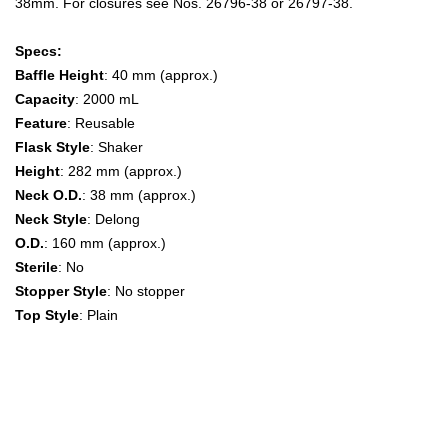
38mm. For closures see Nos. 26796-38 or 26797-38.
Specs:
Baffle Height
: 40 mm (approx.)
Capacity
: 2000 mL
Feature
: Reusable
Flask Style
: Shaker
Height
: 282 mm (approx.)
Neck O.D.
: 38 mm (approx.)
Neck Style
: Delong
O.D.
: 160 mm (approx.)
Sterile
: No
Stopper Style
: No stopper
Top Style
: Plain
Baffled Shaker Flask,2 L Erlenmeyer Flasks, Shaker Flasks,
shake flask, shake flasks,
★ ★ ★ ★ ★ ★ ★
**Exercise objective:** Reproduce all of the data above, switching every instance of "approx." to "approximately" and leaving everything else unchanged. Omit the pictures from your answer.

**Result:**
38mm. For closures see Nos. 26796-38 or 26797-38.
Specs:
Baffle Height
: 40 mm (approximately)
Capacity
: 2000 mL
Feature
: Reusable
Flask Style
: Shaker
Height
: 282 mm (approximately)
Neck O.D.
: 38 mm (approximately)
Neck Style
: Delong
O.D.
: 160 mm (approximately)
Sterile
: No
Stopper Style
: No stopper
Top Style
: Plain
Baffled Shaker Flask,2 L Erlenmeyer Flasks, Shaker Flasks,
shake flask, shake flasks,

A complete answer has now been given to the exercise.